A Matryoshka doll or a Russian nested doll (often incorrectly referred to as a Babushka doll - babushka means "grandmother" in Russian), is a set of dolls of decreasing sizes placed one inside the other. "Matryoshka" is a derivative of the Russian female first name "Matryona", which was a very popular name among peasants in old Russia. The name "Matryona" in turn is related to the Latin root "mater" and means "mother", so the name is closely connected with motherhood and in turn the doll has come to symbolize fertility.
The first appearance of Matryoshka is dated from 1890, and are said to have been inspired by souvenir dolls from Japan. However, the concept of nested objects was familiar in Russia, having been applied to carved wooden apples and Easter eggs; the first Fabergé egg, in 1885, had a nesting of egg, yolk, hen, and chick.
The story goes that Sergeiy Maliutin, a painter from a folk crafts workshop in the Abramtsevo estate of a famous Russian industrialist and patron of arts Savva Mamontov, saw a set of Japanese wooden dolls representing Shichi-fuku-jin, the Seven Gods of Fortune. The largest doll was that of Fukurokuju a happy, bald god with an unusually long chin and within it nested the six remaining deities. Inspired, Maliutin drew a sketch of a Russian version of the toy. It was carved by Vasiliy Zvezdochkin and painted by Sergei Maliutin at the Childrens Education Workshop-Salon in Abramtsevo. It consisted of eight dolls; the outermost was a girl holding a rooster, six inner dolls were girls, the fifth doll was a boy, the innermost a baby.
In 1900, M.A. Mamontova, the wife of Savva Mamontov, presented the dolls at the World Exhibition in Paris and the toy earned a bronze medal. Soon, many other places in Russia started making matryoshkas.
During Perestroika, the leaders of the Soviet Union became a common theme depicted on matryoshka. Starting with the largest, Mikhail Gorbachev, then Leonid Brezhnev , then Nikita Khrushchev, Josef Stalin and finally the smallest, Vladimir Lenin. The newer versions start with Dmitry Medvedev and then follow with Vladimir Putin, Boris Yeltsin, Mikhail Gorbachev, Joseph Stalin and then Vladimir Lenin.

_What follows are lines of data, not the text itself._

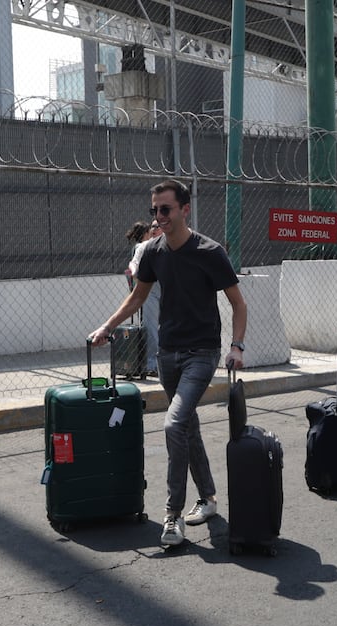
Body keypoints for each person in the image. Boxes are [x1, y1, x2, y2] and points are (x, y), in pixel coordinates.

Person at [89, 179, 248, 547]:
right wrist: (107, 327)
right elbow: (136, 299)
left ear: (184, 209)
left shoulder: (210, 251)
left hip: (201, 354)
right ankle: (208, 498)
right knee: (187, 428)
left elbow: (239, 303)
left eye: (166, 209)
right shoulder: (152, 252)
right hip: (168, 356)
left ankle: (171, 515)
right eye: (154, 211)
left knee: (174, 423)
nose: (159, 217)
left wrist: (237, 346)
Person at [127, 220, 163, 377]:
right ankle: (151, 364)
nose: (154, 230)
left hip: (163, 289)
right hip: (151, 290)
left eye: (157, 226)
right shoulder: (143, 246)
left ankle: (158, 362)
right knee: (151, 327)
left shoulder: (168, 244)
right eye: (152, 227)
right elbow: (133, 266)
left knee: (159, 327)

Modern artists create many new styles of nesting dolls. Common themes include animal collections, portraits and caricatures of famous politicians, musicians and popular movie stars. Matryoshka dolls that feature communist leaders of Russia became very popular among Russian people in the early 1990s, after the collapse of the Soviet Union. Today, some Russian artists specialize in painting themed matryoshka dolls that feature specific categories of subjects, people or nature.
Areas with notable matryoshka styles include towns of Sergiyev Posad, Semyonovo , Polkholvsky Maidan, and Kirov.